ETL and How it Changed Over Time
Modern world data and its usage has drastically changed
when compared to a decade ago. There is a gap caused by the traditional
ETL processes when processing modern data. The following are some of the
main reasons for this:
- Modern data processes often include real-time streaming data, and organizations need real-time insights into processes.
- The systems need to perform ETL on data streams without using batch processing, and they should handle high data rates by scaling the system.
- Some single-server databases are now replaced by distributed data platforms (e.g., Cassandra, MongoDB, Elasticsearch, SAAS apps), message brokers(e.g., Kafka, ActiveMQ, etc.) and several other types of endpoints.
- The system should have the capability to plugin additional sources or sinks to connect on the go in a manageable way.
- Repeated data processing due to ad hoc architecture has to be eliminated.
- Change data capture technologies used with traditional ETL has to be integrated to also support traditional operations.
- Heterogeneous data sources are available and should look at maintenance with new requirements.
- Sources and Target endpoints should be decoupled from the business logic. Data mapper layers should allow new sources and endpoints to be plugged in seamlessly in a manner that does not affect the transformation.

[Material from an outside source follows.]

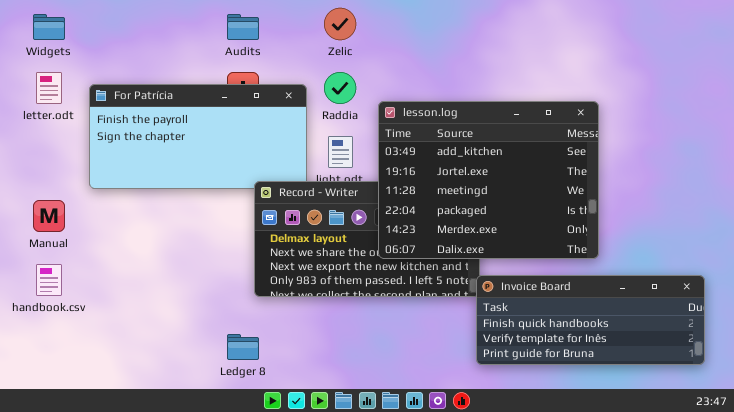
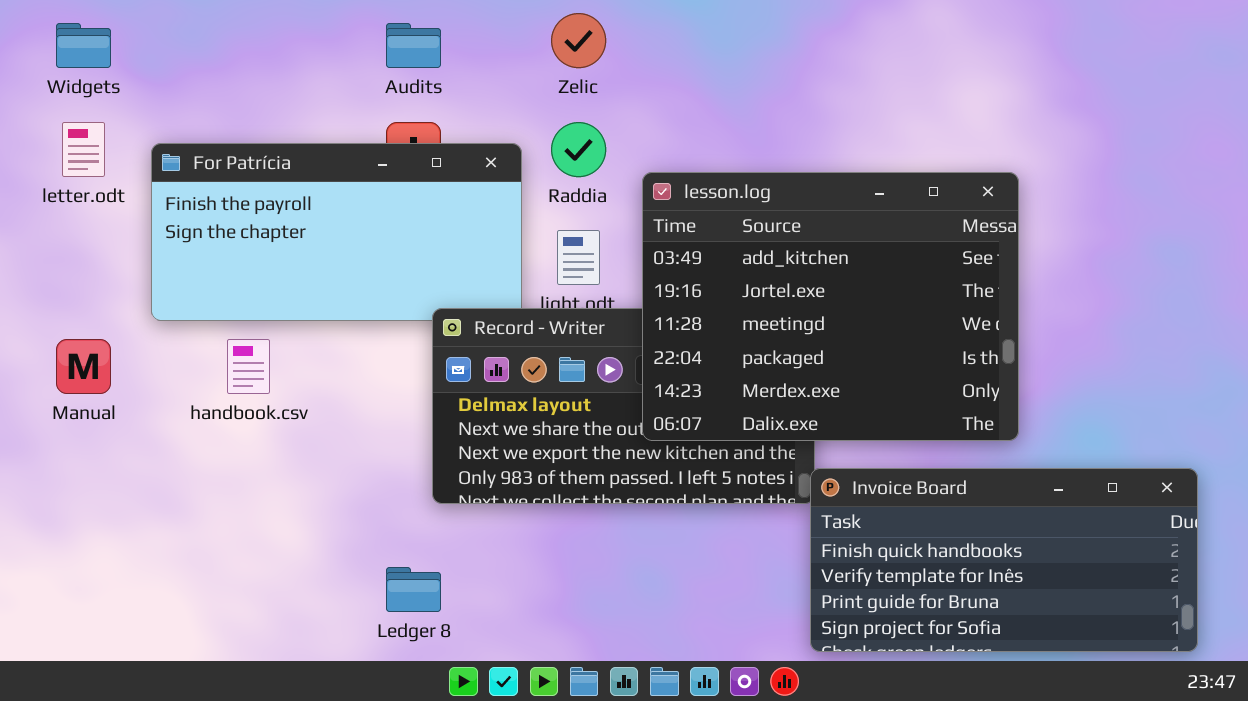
handbook.csv: [36,264,62,296] -> [227,339,270,394], moved
Invoice Board: [476,275,705,365] -> [810,468,1198,652], resized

Data mapping layer - Received data should be standardized before transformation (or executing business rules).
- Data should be converted to specific formats after transformation and before publishing to endpoints.
- Data cleansing is not the only process defined in
transformation in the modern world. There are many business requirements
that organizations need to be fulfilled.
- Current data processing should use filters, joins, aggregations, sequences, patterns, and enriching mechanisms to execute complex business rules.